| Exercise text |
□ □ □
Public works, writ large, are manifestations of modern democracy. If towns and cities are artificial organisms built on human cooperation and consensus more than anything, then the transit networks, parks, and utilities are vital organs that likewise require cooperative maintenance and attention. A wastewater treatment plant, for example, is not a plug-and-play automaton– it works because public servants upkeep it daily, elected representatives rally support for it, and taxpayers chip in financially. If citizens decide someyear to not pay the water department, the plant will cease to work and the surrounding waterways will fill up with poop.
In short, infrastructure is people. And nowhere is this more true than with transit. Transit enables the IRL connection that makes dynamic city life what it is.
While we all sheltered at home through 2020 and 2021, transit emptied out. Driven from open spaces by our newly-awakened fear of exposure, we stopped using the exemplary vital organ of the city, and along with it came creeping a numbness symptomatic of deficient exposure to strangers, of quotidian discovery that we experience in all corners of the public realm. By “discovery” I mean encountering a stranger with a background, worldview, or lifestyle that are completely different from your own. Truly getting to know someone else requires a quasi-insane blend of selflessness (“Who are you”) and ego (“Who am I”).
Coming out of the pandemic, it occurred to me that this is a great time to re-illuminate the benefits that a healthy public transit system brings to an urban society. Picture a map of all your city’s transit networks– all of the people within 10-minutes walking distance from all of those stops are connected to each other. They are all members of a single municipal body, converging in the commercial or civic centers during the workday. But where do they come from? While we tend to focus on the downtowns, more interesting things happen when you consider the periphery– two people at opposite ends of the network, separated by many miles, are co-citizens, paying into the same tax pool, reading the same local news, and riding the same trains. By virtue of this simple potential for connection, each should always have an open invitation to the other’s dinner table. How many millions of worldviews are open to you for the price of a coffee? How many museums have that large a collection for that low an entry fee?
□ □ □
| Supplied information |

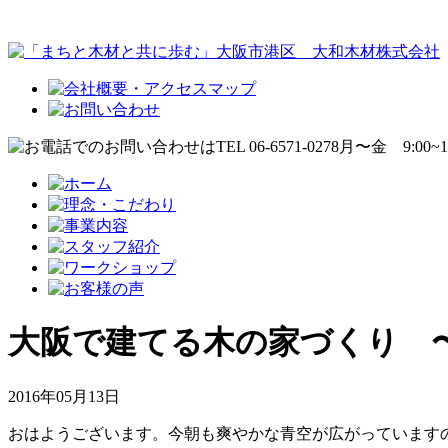
大阪で建てる木の家づくり 
2016年05月13日
おはようございます。今朝も爽やかな青空が広がっています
□ □ □
| Problems and tasks |
1. Quote from the text on transit word for word, beginning at the words "In short, infrastructure" and stopping after "what it is.".
2. In the text on transit, do these statements agree with it? Answer yes or no for each and quote the words that decide it. (a) A wastewater treatment plant keeps working without daily care. (b) Transit emptied out during 2020 and 2021. (c) The people within a 10-minute walk of the city's transit stops are connected to each other.
Rely only on the text on transit.

| Responses |
1.
In short, infrastructure is people. And nowhere is this more true than with transit. Transit enables the IRL connection that makes dynamic city life what it is.

2.
(a) No: "A wastewater treatment plant, for example, is not a plug-and-play automaton– it works because public servants upkeep it daily"
(b) Yes: "While we all sheltered at home through 2020 and 2021, transit emptied out."
(c) Yes: "all of the people within 10-minutes walking distance from all of those stops are connected to each other."